We have seen an unhealthy obsession on the part of the government to over-regulate, or in a more direct description, stifle freedom of expression. Examples of recent relics of these attempts are bills popularly known as the Social Media Bill and the Hate Speech Bill which are currently hibernating in the legislature.
These and many more are the attacks launched at dissenting voices with brute aggression. In the middle of this war, a lot of sacrifices have been made, including those of freedom and liberty. The travails of individuals like Abiri Jones, who was forcefully disappeared in July 2016 and held in secret for over 2 years without access to lawyers or family is indicative of the sinister use of fear and intimidation by the state to silence critics. Also, the cases of Samuel Ogundipe, Stephen Kefason and a host of others are as similar, however, to varying degrees of torment and dehumanization.
In Dadiyata’s case, the government has denied having anything to do with his disappearance and it may sound like wise judgement to say fingers should not be pointed at the government for his disappearance since the details around his disappearance are inconclusive. However rational this argument appears, those fingers would still have to remain in the direction of the government, and rightly so.

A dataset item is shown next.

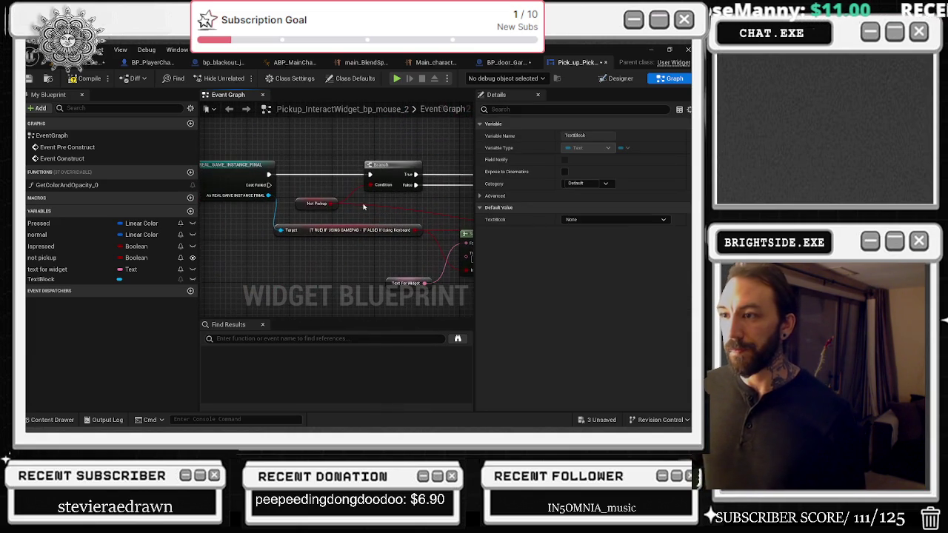
click(322, 203)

Even if the government played no active role in his disappearance, the government obviously failed in protecting his human rights. Human rights are state obligations. His right to freedom of movement, liberty and any other rights he may have been denied, are state duties to protect. Apart from the weak assurance of the Police to investigate his disappearance, one year down the line, there has been no progress. Nothing whatsoever!

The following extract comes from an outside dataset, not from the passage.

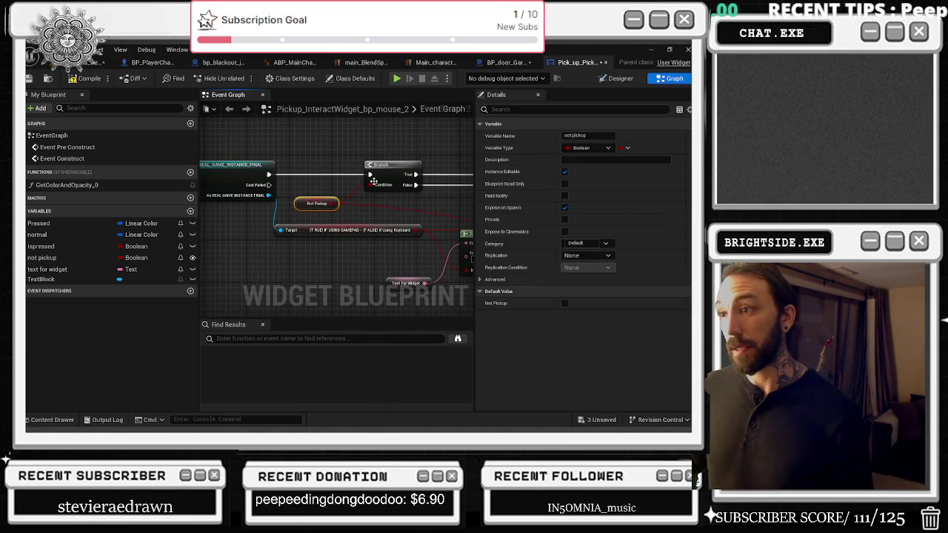
drag(386, 186, 237, 188)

Anyone who believes in the right to freedom of expression should be asking the question, where is Dadiyata? There has to be an answer. We cannot pretend as though this never happened. The day the disappearance of critics and voices of dissents become normalized is the day we descend into the abyss of lawlessness.
Dadiyatta’s case is beyond the fight to identify the whereabouts and secure the safety of an individual, it is a fight to defend the right to freedom of expression in Nigeria. To keep quiet over the disappearance of Dadiyatta, is to uphold the climate of fear currently pervading the Nigerian civic space.
It is important to be clear that if the roof leaks and the rains come pouring, we all would be within its reach. This rain of unexplained arrests and disappearances of government critics is one we must discourage by asking all the hard questions in demanding accountability, transparency and justice from the government before we all get drenched in it.
Where is Dadiyata? We need to have a search party out looking for him. That search party is the government. His protection, and indeed that of all is the duty of the government.
Bakare is head of programmes at Amnesty International, Nigeria.